Maliye Postası Dergisi
BELEDİYELER VE İL ÖZEL İDARELERE AİT İŞTİRAK HİSSELERİ İLE GAYRİMENKULLERİN SATIŞINDA KDV
5520 sayılı Kurumlar Vergisi Kanunu’nun 2. maddesinin 3 numaralı fıkrası uyarınca mahalli idareler ait iktisadi işletmeler Kurumlar Vergisi mükellefidir. Yine aynı Kanun’un 4. maddesinin (ı) fıkrasında sayılan hizmetlerle(1) sınırlı olmak üzere bu mükellefiyetten muaf tutulmuşlardır. Mahalli idarelerin iktisadi işletmelerinin kurumlar vergisi mükellefi olarak sayılması, 5520 sayılı Kurumlar Vergisi Kanununun gerekçesinde şu şekilde açıklanmıştır. “Her ne kadar günümüz dünyasında devletin iktisadi işletme meydana getirerek iktisadi faaliyet yürütmesi azalan bir eğilim olsa da devlete, il özel idarelerine, belediyelere ve diğer kamu idarelerine ve kuruluşlarına ait veya bağlı olup faaliyetleri devamlı bulunan iktisadi kamu kuruluşları bulunmaktadır. Devlete, il özel idarelerine, belediyelere ve diğer kamu idarelerine ve kuruluşlarına ait veya bağlı olup faaliyetleri devamlı bulunan, sermaye şirketi ve kooperatif dışındaki ticari, sınaî ve zirai işletmeler de vergilemede eşitlik prensibi uyarınca iktisadi kamu kuruluşu olarak, kurumlar vergisi mükellefi olmaları sağlanmış ve rekabet eşitsizliği önlenmiştir.”

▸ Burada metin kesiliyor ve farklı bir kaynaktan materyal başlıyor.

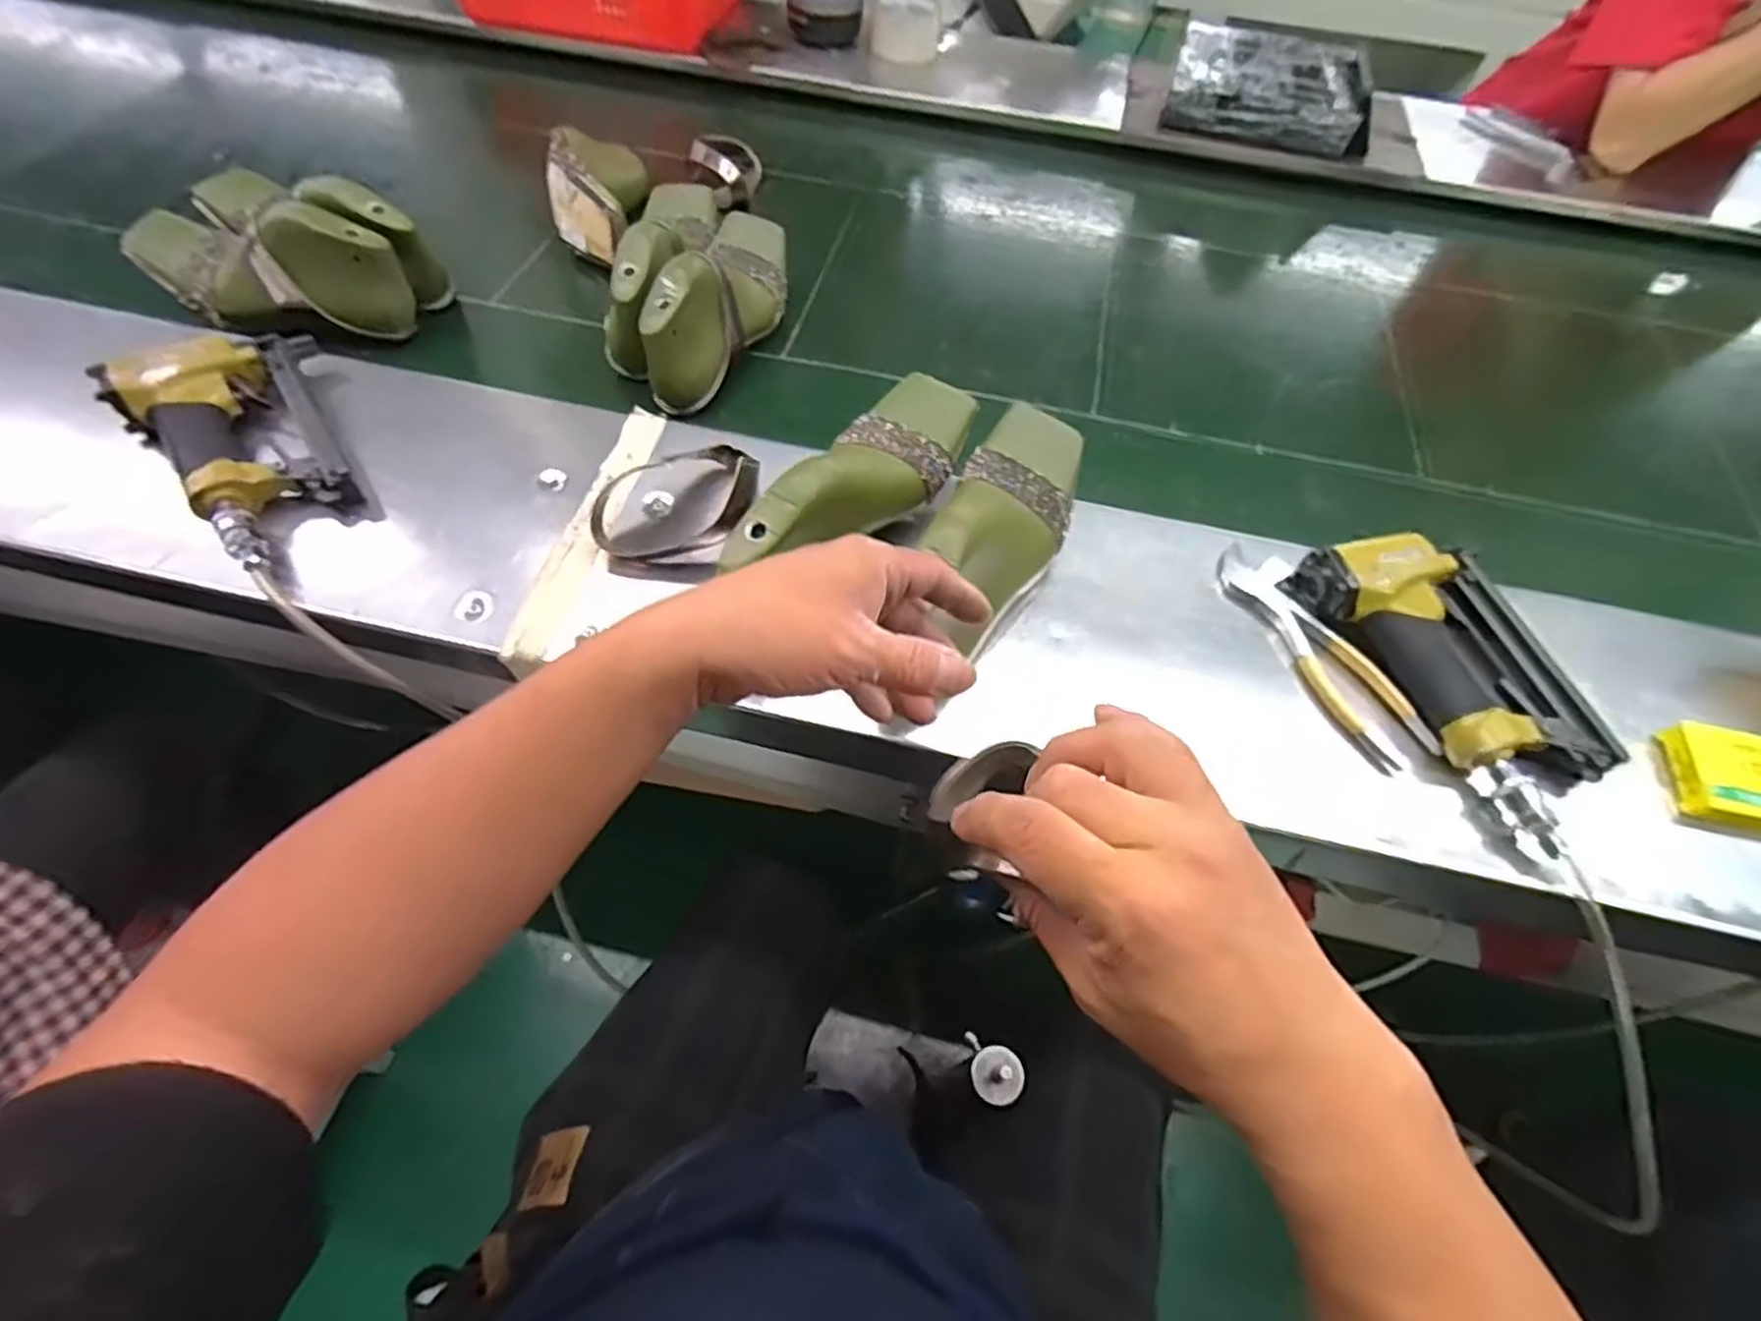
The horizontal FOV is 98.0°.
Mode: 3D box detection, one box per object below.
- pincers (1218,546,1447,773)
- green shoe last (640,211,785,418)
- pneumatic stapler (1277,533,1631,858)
[{"bbox_3d":[0.311,-0.011,0.546,0.048,0.015,0.188,-20,62,-13],"label":"pincers"},{"bbox_3d":[-0.146,-0.341,0.710,0.078,0.092,0.249,12,60,6],"label":"green shoe last"},{"bbox_3d":[0.405,0.001,0.524,0.122,0.047,0.228,-22,62,-14],"label":"pneumatic stapler"}]

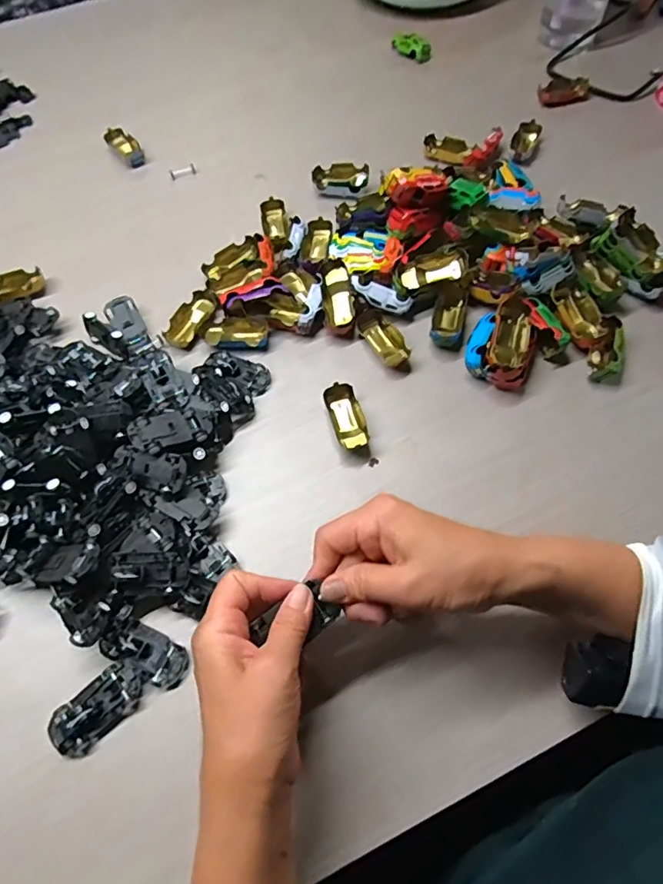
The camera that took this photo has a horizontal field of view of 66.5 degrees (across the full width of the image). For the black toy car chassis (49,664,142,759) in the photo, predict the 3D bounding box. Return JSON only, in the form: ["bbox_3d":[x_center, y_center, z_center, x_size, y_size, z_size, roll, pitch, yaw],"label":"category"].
[{"bbox_3d":[-0.160,0.180,0.341,0.063,0.013,0.033,-38,67,-16],"label":"black toy car chassis"}]

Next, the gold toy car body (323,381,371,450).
[{"bbox_3d":[0.015,-0.020,0.440,0.027,0.019,0.064,-18,63,-6],"label":"gold toy car body"}]

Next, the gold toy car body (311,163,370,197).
[{"bbox_3d":[0.011,-0.300,0.581,0.065,0.019,0.033,1,62,4],"label":"gold toy car body"}]

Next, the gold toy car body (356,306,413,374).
[{"bbox_3d":[0.054,-0.098,0.481,0.029,0.018,0.066,-32,65,-13],"label":"gold toy car body"}]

3065 sayılı Katma Değer vergisi Kanununun 1. maddesinde, Türkiye’de yapılan işlemlerden KDV’ye tabi olanlar bentler halinde sayılmıştır. Diğer faaliyetlerden doğan teslim ve hizmetler başlıklı 3. bendin g bölümünde; “Genel ve katma bütçeli idarelere, il özel idarelerine, belediyeler ve köyler ile bunların teşkil ettikleri birliklere, üniversitelere, dernek ve vakıflara, her türlü mesleki kuruluşlara ait veya tabi olan veyahut bunlar tarafından kurulan veya işletilen müesseseler ile döner sermayeli kuruluşların veya bunlara ait veya tabi diğer müesseselerin ticarî, sınaî, ziraî ve meslekî nitelikteki teslim ve hizmetleri”nin de KDV’ye tabi olduğu belirtilmiş ve yine aynı maddenin sonlarında; “bu faaliyetlerin kanunların veya resmî makamların gösterdiği gerek üzerine yapılması, bunları yapanların hukukî statü ve kişilikleri, Türk tabiyetinde bulunup bulunmamaları, ikametgâh veya işyerlerinin yahut kanunî merkez veya iş merkezlerinin Türkiye’de olup olmaması işlemlerin mahiyetini değiştirmez ve vergilendirmeye mani teşkil etmez.”şeklinde belirtilerek mahalli idarelerin yapmış olduğu ticarî, sınaî, ziraî ve meslekî nitelikteki teslim ve hizmetler genel olarak katma değer vergisine tabi tutulmuştur.
Gayrimenkul ve iştirak hisselerinin satışından doğan kazançların kurumlar vergisinden istisna edilmesine 1984 yılında başlanmış olup bu istisnayla, finansal açıdan zor durumda bulunan kurumların borçlanma yoluna gitmeden kendi öz kaynakları ile faaliyetlerini devam ettirebilmelerinin kolaylaştırılması amaçlanmıştır.